On May 27, 2019, prominent cryptocurrency exchange Binance published a blog post explaining the nuts and bolts of margin trading. The timing of the blog post is especially interesting as it comes at a time when the crypto community is full of hearsay of Binance introducing the margin trading feature to its platform soon.
Binance Actively Exploring Margin Trading
Malta-based cryptocurrency exchange Binance recently succumbed to a well laid out hack attack which resulted in the loss of $40 million worth of bitcoin. However, the setback doesn’t seem to have had a dampening impact on the exchange’s business spirit as recent reports suggest that the exchange could soon introduce margin trading for its users.
According to a report published by TechCrunch on May 24, 2019, currently, Binance’s margin trading feature is being beta tested among select users. Further, a Binance representative told the outlet that margin trading will be available on Binance.com “soon.”
Binance’s CEO, Changpeng Zhao, also acknowledged the development in typical CZ manner on twitter without giving out too many details:
Despite being one of the largest cryptocurrency trading exchanges by reported volume, Binance has, to date, avoided introducing margin trading. This is especially strange considering the fact that its market competitors like BitMex, Huobi, Poloniex, and Kraken, all offer the functionality to their users.
Margin Trading in a Nutshell
Margin trading has for long been one of the most popular trading strategies in the traditional financial markets. As the name might suggest, margin trading allows investors to trade “at a margin” allowing them to leverage their positions.
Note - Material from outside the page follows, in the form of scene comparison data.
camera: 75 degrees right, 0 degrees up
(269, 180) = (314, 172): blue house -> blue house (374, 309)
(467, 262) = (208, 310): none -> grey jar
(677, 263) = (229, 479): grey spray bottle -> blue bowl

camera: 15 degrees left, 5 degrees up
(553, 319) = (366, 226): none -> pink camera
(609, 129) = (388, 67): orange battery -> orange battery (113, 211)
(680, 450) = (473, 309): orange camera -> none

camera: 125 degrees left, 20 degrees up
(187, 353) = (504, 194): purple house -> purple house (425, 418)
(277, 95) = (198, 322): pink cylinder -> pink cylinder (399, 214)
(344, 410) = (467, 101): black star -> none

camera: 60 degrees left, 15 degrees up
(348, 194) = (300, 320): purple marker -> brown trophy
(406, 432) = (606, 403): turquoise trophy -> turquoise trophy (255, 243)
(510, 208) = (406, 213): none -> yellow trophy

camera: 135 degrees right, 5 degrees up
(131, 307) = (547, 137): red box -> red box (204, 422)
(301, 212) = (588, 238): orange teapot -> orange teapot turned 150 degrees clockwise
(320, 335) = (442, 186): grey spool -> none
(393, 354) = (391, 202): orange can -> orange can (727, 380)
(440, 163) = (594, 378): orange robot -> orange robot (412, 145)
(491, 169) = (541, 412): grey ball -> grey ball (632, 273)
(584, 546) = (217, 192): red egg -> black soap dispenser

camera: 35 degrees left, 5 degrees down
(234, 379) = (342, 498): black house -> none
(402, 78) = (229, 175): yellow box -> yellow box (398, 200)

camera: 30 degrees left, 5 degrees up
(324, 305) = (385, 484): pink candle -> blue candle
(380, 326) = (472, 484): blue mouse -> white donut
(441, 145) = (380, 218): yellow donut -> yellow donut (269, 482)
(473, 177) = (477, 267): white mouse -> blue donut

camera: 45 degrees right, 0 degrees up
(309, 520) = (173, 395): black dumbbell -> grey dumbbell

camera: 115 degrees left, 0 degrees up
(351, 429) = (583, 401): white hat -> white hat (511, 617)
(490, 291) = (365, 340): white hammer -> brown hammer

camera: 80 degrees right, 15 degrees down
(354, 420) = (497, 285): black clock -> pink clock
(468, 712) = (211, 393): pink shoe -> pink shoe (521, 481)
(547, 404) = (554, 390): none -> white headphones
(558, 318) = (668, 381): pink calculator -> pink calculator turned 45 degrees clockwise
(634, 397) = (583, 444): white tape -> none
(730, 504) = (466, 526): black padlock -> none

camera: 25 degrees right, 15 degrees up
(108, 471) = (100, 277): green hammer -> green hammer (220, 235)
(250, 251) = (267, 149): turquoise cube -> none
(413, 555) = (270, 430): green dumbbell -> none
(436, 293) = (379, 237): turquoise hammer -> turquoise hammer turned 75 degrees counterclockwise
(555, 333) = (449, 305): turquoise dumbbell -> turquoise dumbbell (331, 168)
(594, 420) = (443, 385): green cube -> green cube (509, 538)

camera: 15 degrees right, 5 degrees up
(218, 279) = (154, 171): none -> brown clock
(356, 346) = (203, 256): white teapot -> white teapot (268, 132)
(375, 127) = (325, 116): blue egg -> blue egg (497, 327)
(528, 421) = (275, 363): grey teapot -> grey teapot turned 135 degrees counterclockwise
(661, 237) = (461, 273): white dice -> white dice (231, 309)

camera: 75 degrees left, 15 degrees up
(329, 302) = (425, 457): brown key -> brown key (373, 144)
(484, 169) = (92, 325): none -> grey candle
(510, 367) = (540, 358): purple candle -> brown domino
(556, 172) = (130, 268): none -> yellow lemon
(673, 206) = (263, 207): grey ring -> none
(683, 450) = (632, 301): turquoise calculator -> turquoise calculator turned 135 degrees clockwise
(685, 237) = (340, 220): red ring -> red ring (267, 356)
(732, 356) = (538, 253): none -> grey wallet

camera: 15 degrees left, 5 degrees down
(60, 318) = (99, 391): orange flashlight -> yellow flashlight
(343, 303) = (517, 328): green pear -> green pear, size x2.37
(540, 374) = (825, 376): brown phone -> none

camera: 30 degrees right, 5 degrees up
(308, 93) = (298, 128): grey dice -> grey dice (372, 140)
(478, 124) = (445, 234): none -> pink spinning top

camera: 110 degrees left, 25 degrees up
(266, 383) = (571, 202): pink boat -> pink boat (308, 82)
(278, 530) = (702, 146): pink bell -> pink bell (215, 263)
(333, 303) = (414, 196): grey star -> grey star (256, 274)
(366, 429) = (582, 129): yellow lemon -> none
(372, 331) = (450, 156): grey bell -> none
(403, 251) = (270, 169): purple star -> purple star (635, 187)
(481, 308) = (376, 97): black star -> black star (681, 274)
In simple terms, margin trading increases investors’ committed capital exponentially giving them the opportunity to mint larger profits on successful trades. As the strategy enables investors to trade in larger capital than they actually hold, the risks associated with it are also significantly high. Hence, margin trading is typically practiced in low volatility markets like the foreign exchange and commodity markets.
With that said, it’s worth highlighting that different markets, based on their volatility, offer different leverage rates. For instance, a leverage ratio of 15:1 is fairly common in futures contracts, while forex and commodity markets typically offer a ratio as high as 50:1 due to their perceived low volatility.
The blog post by Binance noted that with regard to cryptocurrency markets, leverage ratios can vary from 2:1 to 100:1 based on factors such as the set of trading rules determined by the respective exchange and the digital currency being traded.